In Japan, even on crowded trains and buses...everyone is very quiet. People talk quietly and I could hardly hear another conversation. When someone uses a keitai (cell phone), they would often excuse himself from the table or from the train compartment. Everyone is extremely polite about noise and rarely would you hear someone talking louder than they should.

Being back in the states, I thought everyone spoke very loud. I mean I am just in front of the person...why do they have to speak so loud. On the plane, I often hear talking...very loud talking, in which I can overhear the entire conversation. Did they want the whole world to know what they are talking about? I guess I was exactly like that too when I lived in that country.

Bags

Whenever you buy something in Japan, you often end up with more than 1 bag. For example, if I buy a cold bottle water and a bento box at 7-11...it would surely be in 2 bags. The cold items in one bag and the hot items in another.

When I buy a blouse at the store, it takes me a while to leave the register. The clerk would treat my blouse as if it was a million dollar item. First she would fold it perfectly so that is fits in a clear bag, then she would put it in another shopping bag and tape the bag shut.

If I told her it was a present, then in addition to the clear bag. The blouse would then be placed inside a giftbag, and then the shopping bag.

Right before I went back home, I bought some presents. Whatever the present might be, I would always get a bag to give each present individually. So if I bought 5 calendars...I would get 5 gift bags, and then a big shopping bag.

In America, if I just bought a bottle water at 7-11...I doubt they'd even ask if I want a bag for that or not.

Garbage Cans

There is about a million vending machines that sell drinks and hardly any garbage cans near by. People here are suppose to carry their trash with them. During festivals (near downtown area), there would be hundreds of street vendors selling all kinds of food and drinks.... but no one would supply trash cans. I am still not accustomed to carrying my trash all the way home. There would often be trash cans in front of 7-11, but they are the size of the ones I had in my kitchen in the states.

In the states, garbage cans are in every corner of downtown. These trash cans are huge and you can probably put a dead body in there.

Recycling

Depending on which prefecture in Japan you live in...recycling varies. When I was in Okayama, trash was sorted into 3 sections: burnable, nonburnable, and P.E.T. bottles. P.E.T. bottles are what they called the plastic water bottles.
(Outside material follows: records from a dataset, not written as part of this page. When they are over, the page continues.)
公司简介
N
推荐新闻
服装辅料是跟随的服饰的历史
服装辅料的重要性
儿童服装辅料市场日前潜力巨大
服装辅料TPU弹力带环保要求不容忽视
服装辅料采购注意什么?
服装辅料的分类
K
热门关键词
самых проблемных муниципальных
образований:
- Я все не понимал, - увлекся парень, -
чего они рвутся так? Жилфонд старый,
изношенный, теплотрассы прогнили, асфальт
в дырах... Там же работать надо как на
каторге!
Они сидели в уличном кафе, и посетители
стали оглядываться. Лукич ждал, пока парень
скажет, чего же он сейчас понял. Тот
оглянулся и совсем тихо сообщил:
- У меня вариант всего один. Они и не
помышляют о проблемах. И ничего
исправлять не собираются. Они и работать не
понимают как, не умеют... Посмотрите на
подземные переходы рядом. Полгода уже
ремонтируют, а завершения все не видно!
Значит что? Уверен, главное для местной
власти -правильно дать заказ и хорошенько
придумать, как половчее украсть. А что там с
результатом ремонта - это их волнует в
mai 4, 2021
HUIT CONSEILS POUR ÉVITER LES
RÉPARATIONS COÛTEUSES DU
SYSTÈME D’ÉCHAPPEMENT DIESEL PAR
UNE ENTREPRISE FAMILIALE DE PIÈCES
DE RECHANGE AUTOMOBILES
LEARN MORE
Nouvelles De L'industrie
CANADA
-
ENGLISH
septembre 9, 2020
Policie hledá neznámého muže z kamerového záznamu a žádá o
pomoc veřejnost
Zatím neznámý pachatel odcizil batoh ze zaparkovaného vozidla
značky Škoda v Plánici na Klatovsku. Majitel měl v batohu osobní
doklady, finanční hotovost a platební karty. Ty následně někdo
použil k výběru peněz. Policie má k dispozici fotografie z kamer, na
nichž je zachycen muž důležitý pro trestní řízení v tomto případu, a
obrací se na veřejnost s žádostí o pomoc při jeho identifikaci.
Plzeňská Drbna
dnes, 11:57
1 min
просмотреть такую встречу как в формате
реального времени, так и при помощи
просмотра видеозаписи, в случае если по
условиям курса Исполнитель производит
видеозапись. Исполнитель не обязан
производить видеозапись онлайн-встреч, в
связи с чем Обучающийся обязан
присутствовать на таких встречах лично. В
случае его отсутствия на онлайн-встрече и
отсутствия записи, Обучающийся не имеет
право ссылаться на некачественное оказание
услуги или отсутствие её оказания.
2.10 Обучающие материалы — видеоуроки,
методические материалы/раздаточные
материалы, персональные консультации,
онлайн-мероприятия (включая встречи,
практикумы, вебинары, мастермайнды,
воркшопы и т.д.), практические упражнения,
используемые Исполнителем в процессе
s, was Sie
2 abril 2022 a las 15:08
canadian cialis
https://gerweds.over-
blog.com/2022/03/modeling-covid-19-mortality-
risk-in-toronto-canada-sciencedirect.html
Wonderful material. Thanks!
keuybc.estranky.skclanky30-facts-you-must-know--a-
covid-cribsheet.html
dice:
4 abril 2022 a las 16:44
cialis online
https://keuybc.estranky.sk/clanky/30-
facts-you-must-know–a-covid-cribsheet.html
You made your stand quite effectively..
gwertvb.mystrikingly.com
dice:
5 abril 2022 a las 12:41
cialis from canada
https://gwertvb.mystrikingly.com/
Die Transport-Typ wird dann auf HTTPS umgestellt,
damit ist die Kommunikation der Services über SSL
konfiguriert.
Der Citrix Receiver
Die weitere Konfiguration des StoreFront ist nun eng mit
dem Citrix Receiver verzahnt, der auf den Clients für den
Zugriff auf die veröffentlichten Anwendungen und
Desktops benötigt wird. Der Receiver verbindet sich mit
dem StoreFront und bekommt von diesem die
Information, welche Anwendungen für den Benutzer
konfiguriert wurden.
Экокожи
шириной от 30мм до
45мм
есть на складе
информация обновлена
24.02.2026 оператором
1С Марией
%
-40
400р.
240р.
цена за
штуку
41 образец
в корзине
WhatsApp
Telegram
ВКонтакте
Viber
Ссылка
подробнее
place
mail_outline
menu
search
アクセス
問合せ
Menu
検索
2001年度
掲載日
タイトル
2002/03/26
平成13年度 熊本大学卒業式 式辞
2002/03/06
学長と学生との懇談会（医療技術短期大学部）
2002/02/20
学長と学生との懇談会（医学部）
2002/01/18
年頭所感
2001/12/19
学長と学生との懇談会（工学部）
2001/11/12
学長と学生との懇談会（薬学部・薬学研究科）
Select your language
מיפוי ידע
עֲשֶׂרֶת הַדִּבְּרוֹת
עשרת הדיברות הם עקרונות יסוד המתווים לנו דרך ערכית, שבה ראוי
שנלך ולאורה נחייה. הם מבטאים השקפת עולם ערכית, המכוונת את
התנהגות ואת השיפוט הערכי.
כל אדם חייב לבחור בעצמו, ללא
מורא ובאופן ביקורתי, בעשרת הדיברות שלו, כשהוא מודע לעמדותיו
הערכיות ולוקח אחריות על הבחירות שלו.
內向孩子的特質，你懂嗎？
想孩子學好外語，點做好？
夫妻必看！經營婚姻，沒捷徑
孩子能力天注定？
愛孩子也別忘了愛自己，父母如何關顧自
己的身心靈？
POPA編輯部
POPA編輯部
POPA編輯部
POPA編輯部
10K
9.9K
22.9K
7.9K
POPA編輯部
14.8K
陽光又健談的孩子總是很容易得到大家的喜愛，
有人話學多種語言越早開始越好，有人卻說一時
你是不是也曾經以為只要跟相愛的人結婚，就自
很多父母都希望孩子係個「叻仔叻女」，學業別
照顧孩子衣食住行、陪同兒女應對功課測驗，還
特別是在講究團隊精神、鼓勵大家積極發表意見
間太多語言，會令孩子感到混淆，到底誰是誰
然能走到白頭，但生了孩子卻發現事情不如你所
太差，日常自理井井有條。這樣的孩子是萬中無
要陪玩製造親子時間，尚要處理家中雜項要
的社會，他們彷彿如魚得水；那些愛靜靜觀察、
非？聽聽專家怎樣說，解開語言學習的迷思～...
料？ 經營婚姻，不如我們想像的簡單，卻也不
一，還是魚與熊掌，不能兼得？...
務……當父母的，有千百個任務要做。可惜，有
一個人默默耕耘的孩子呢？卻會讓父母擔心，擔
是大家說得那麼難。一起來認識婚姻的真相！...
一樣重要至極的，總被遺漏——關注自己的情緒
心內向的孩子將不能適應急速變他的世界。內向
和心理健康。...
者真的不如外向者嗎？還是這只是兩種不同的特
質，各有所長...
In Fukushima, we only sort 2 ways: P.E.T. bottles or not. I remember seeing some regions recycle paper. I mean really recycle all paper. For example, in a food court, you would see people throw away their napkins in a separate trash can marked for paper. I think that is a bit extreme.

Futons and Dryers

One thing I really missed at home is a dryer. I know having a dryer means my clothes would shrink and stuff, but I still liked it. In Japan, people hang their clothes, futons, and blankets in the balcony. I don't know anyone that has a dryer. I think a lot of Japanese people think that having a dryer is not good for the environment since it uses so much electricity. Even if they could afford it, people just don't use dryers here. They prefer the natural drying method.

On a nice sunny day, you often see housewives in their balcony beating the futon with a plastic fly splat like thingy. Futons are much thinner here. Not the 10" futons you see at the Futon shop. These futons fold up to fit in the typical Japanese closets.